The interest-earning crypto and cash-lending program is scheduled to go live in November, with Bitcoin IRA adding that the program will initially be opened to a limited number of participants and also delivered on a first-come, first-served basis.
Additionally, the annual interest rates from the program could vary based on the lending coin and term length.
Sharing his thoughts on the soon-to-be-launched service, Chris Kline, the COO, and co-founder of Bitcoin IRA identified interest-earning accounts as an exciting revolution in decentralized finance. He added:
Borrowing and lending using cryptocurrencies and cash are providing new and safe opportunities for our clients to maximize the growth of their retirement accounts. Interest earned by a client can offset trading fees or custodial holding fees, essentially creating a FREE account making these fees a thing of the past.
Also notable is the fact that clients are now able to capitalize on interest yields, which boost their IRA account value, using a service that was previously not available to long-term crypto holders.
Today’s announcement meanwhile is coming after Bitcoin IRA launched a cryptocurrency swap last month.
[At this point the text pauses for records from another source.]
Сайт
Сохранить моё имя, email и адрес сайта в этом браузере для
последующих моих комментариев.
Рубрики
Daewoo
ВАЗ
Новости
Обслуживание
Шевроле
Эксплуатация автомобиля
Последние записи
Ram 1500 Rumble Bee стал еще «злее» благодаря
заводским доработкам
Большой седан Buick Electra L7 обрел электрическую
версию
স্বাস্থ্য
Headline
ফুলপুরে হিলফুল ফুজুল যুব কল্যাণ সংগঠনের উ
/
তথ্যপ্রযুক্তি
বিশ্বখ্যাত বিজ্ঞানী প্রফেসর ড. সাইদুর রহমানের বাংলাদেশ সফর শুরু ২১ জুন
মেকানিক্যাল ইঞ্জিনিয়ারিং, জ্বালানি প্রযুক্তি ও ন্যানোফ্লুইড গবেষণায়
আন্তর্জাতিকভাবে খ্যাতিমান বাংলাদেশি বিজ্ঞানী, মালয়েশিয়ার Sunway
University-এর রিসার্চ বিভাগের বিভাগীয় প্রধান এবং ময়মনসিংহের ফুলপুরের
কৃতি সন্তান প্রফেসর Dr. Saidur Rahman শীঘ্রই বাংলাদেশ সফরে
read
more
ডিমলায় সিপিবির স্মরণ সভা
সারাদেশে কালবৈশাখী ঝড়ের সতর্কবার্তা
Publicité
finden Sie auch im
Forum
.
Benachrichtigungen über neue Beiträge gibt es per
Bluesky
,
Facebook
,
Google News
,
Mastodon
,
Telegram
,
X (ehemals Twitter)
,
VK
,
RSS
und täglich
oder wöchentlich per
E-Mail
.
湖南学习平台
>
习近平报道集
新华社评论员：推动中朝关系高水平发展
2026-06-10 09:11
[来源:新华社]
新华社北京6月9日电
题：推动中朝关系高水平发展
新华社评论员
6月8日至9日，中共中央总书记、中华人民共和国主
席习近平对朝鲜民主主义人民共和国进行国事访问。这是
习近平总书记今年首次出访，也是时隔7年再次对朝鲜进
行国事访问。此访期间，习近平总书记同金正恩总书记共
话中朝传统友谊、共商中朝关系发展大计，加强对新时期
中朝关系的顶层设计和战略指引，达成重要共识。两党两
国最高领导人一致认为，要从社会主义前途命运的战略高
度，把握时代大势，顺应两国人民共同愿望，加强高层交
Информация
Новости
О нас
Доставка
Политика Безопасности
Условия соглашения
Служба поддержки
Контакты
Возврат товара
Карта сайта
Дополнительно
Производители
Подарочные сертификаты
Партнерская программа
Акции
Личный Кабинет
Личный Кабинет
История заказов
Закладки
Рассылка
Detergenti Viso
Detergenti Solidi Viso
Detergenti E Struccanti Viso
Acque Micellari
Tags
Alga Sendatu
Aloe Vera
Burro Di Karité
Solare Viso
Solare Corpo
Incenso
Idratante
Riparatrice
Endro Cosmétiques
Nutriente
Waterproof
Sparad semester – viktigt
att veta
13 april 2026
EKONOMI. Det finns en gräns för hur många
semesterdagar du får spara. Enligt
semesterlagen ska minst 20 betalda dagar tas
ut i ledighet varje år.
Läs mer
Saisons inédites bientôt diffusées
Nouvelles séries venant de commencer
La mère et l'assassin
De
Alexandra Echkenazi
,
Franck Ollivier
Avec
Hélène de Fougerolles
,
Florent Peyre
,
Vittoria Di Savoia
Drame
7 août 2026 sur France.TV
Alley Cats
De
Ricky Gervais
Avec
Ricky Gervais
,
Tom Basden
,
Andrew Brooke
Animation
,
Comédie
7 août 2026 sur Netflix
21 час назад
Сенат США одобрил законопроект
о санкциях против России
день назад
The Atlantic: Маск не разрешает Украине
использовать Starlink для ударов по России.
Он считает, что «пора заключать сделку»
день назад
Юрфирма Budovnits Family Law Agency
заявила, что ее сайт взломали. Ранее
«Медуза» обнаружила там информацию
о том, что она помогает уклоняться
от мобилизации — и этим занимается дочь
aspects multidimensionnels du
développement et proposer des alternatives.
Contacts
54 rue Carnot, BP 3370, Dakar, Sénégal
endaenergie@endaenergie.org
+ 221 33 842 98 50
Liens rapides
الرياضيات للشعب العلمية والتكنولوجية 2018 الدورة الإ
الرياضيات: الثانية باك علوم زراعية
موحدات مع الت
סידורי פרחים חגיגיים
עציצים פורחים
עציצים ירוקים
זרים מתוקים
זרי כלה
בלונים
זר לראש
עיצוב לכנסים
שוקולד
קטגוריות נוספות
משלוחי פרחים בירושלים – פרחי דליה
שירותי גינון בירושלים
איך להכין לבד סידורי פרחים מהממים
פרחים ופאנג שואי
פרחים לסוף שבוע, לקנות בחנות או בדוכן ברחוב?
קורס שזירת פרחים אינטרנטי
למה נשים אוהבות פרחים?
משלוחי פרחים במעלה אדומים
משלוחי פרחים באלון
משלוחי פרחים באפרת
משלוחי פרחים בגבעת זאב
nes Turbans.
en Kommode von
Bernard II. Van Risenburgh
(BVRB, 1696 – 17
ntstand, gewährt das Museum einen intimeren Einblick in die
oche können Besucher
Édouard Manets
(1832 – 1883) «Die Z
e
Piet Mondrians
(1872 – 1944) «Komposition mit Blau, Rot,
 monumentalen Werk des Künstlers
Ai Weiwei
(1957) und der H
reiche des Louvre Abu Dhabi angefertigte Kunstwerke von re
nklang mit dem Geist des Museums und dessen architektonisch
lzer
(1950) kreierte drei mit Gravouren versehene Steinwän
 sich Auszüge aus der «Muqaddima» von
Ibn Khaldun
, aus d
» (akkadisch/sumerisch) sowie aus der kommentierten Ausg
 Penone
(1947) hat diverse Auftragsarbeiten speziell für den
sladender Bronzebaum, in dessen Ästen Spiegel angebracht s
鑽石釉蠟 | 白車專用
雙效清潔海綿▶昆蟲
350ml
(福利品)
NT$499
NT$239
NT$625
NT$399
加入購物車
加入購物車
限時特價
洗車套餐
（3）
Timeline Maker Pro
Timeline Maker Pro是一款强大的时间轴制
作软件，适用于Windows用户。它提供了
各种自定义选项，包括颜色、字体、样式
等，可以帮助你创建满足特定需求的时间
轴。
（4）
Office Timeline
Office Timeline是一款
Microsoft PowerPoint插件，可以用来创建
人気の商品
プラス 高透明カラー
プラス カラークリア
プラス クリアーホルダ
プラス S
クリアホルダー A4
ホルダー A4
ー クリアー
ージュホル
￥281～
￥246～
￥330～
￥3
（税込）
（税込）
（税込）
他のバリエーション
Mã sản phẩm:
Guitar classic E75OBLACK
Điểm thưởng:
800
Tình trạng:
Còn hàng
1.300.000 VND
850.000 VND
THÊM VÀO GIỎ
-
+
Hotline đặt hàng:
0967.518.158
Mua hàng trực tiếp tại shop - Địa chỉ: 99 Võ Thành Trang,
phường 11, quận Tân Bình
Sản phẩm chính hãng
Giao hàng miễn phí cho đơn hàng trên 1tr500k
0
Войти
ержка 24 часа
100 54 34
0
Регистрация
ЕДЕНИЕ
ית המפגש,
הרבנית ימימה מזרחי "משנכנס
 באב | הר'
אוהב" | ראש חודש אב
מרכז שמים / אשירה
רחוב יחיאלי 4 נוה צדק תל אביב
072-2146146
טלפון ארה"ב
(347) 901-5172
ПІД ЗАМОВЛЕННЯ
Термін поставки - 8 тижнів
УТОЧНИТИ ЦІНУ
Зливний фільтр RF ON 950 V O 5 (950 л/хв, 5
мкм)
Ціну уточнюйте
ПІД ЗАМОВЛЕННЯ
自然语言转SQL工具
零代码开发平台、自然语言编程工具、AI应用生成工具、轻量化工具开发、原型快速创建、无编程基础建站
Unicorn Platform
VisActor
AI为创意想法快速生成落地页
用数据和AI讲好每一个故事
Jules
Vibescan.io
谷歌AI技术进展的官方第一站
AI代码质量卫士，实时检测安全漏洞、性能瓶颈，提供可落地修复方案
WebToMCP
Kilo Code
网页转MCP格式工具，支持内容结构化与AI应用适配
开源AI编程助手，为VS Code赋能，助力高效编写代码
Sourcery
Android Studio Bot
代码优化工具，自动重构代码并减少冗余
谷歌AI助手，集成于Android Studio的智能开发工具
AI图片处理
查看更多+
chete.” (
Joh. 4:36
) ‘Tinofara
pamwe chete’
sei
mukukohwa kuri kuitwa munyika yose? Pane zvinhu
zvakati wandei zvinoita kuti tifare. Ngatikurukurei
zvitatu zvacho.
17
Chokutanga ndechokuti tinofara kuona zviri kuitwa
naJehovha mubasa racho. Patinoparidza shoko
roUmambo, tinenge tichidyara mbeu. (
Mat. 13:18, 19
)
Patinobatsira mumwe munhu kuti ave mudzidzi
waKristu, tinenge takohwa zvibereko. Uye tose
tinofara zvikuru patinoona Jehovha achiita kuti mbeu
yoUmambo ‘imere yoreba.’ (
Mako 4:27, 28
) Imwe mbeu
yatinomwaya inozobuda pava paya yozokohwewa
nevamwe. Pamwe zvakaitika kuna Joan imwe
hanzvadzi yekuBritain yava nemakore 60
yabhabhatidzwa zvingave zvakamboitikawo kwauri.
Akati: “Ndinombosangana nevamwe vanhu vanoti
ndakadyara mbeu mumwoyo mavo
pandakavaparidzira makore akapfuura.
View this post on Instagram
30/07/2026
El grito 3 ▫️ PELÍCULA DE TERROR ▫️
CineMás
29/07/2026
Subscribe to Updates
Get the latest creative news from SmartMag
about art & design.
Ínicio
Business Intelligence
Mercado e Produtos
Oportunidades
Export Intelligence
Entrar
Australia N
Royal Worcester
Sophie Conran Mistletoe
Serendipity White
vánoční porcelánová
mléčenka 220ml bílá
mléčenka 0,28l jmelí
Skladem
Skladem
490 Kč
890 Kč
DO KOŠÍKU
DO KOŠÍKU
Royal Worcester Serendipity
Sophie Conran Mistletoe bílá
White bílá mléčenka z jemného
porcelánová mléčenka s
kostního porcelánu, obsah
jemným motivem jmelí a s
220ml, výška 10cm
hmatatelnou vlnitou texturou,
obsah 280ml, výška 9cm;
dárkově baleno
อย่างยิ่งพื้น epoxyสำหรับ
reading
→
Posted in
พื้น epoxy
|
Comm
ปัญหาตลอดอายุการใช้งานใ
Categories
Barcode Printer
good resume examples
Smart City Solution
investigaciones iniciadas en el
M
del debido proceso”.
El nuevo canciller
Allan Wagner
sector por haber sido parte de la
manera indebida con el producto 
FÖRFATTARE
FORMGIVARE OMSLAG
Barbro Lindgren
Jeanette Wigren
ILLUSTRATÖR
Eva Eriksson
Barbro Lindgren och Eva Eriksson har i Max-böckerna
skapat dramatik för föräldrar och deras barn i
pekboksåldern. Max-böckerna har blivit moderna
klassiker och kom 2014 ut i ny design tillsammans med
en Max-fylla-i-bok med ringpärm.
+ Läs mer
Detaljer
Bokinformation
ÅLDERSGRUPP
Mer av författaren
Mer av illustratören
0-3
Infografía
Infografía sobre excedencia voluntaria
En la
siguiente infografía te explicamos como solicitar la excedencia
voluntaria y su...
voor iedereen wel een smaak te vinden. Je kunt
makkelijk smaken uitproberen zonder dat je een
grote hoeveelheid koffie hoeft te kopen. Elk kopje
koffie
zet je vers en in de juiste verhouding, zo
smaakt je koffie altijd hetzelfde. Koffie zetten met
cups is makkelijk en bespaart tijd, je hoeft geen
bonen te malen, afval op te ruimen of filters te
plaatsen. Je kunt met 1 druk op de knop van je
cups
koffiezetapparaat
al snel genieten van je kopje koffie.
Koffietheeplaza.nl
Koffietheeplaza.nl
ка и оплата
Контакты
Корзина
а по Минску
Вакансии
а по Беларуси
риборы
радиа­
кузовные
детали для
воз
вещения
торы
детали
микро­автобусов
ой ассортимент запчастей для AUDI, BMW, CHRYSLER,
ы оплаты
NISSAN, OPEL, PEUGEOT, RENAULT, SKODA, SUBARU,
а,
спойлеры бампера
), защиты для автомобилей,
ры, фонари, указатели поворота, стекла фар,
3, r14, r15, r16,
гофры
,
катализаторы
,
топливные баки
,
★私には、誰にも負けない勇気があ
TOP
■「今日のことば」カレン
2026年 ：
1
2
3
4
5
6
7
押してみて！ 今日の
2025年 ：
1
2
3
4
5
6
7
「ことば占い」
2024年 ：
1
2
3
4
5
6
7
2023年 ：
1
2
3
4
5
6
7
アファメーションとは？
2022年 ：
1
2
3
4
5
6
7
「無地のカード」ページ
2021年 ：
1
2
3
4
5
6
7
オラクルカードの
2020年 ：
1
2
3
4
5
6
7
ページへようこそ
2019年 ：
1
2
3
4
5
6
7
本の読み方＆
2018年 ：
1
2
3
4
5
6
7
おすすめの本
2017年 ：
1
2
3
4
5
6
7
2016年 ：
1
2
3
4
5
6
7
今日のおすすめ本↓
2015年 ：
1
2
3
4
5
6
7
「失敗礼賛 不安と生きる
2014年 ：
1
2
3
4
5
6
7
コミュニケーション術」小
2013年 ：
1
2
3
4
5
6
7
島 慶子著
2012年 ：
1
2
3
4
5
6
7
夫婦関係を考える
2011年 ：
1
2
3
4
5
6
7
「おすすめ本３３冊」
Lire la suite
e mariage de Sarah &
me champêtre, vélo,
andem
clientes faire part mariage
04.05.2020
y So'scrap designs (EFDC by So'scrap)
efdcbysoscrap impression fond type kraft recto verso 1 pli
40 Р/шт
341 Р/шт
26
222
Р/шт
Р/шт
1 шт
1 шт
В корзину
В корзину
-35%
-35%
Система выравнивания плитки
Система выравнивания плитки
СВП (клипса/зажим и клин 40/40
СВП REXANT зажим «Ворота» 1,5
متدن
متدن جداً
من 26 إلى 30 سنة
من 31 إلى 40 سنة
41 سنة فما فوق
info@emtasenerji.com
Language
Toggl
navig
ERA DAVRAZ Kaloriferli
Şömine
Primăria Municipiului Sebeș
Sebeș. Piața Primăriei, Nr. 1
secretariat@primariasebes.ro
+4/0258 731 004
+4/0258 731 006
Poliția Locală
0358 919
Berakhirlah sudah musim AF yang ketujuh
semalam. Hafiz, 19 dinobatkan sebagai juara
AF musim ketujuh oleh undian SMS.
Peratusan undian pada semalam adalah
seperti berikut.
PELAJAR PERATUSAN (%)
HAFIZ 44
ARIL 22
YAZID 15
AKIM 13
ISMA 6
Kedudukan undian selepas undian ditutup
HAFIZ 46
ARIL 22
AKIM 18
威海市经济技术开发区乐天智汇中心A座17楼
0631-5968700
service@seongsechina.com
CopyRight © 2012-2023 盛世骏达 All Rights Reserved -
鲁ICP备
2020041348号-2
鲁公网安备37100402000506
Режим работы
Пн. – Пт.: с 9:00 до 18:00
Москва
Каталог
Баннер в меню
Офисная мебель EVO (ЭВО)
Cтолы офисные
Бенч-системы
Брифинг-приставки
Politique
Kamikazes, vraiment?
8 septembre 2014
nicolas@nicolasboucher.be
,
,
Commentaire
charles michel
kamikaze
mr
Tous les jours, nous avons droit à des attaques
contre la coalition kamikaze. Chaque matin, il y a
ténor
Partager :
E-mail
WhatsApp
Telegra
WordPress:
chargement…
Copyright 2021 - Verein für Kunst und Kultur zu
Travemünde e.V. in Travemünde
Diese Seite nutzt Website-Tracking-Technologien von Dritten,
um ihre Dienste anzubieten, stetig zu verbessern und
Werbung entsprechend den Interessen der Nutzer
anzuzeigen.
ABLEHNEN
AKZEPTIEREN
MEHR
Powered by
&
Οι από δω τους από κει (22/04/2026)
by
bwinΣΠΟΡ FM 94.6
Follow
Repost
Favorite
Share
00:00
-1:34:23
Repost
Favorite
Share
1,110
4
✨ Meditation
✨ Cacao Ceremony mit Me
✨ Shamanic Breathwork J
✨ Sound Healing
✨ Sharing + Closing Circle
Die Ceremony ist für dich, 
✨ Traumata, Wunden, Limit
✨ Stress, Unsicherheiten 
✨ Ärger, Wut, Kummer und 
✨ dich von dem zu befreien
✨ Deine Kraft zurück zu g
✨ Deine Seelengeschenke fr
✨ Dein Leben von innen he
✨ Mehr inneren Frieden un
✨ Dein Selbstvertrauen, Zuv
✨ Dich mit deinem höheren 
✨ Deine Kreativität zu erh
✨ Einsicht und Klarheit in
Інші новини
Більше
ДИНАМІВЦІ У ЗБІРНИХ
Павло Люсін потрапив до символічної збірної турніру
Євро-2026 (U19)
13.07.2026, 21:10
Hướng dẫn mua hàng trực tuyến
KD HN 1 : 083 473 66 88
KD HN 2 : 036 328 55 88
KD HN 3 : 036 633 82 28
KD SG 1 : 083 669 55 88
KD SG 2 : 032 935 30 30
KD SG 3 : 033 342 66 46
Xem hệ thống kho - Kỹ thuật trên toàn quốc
Clients could use the service to swap any cryptocurrency directly from Bitcoin IRA’s proprietary self-trading platform rather than converting their holdings to fiat currency first.
Bitcoin IRA Accounts Becoming a Norm
While the new service being launched by Bitcoin IRA is set to promote Bitcoin as an investment vehicle for individual retirement account owners, it is interesting to note that bitcoin investment is becoming a norm for that class of investors.
For instance, Coinfomania reported in August that the Australian Tax Office (ATO) issued letters to Self Managed Super Funds (SMSFs) owners for investing 90% of their retirement funds in one particular asset, which is considered illegal in the country.
SMSFs are individuals who take control of their retirement fund investment decisions instead of outsourcing the management to professionals, and they are choosing to invest in cryptocurrency.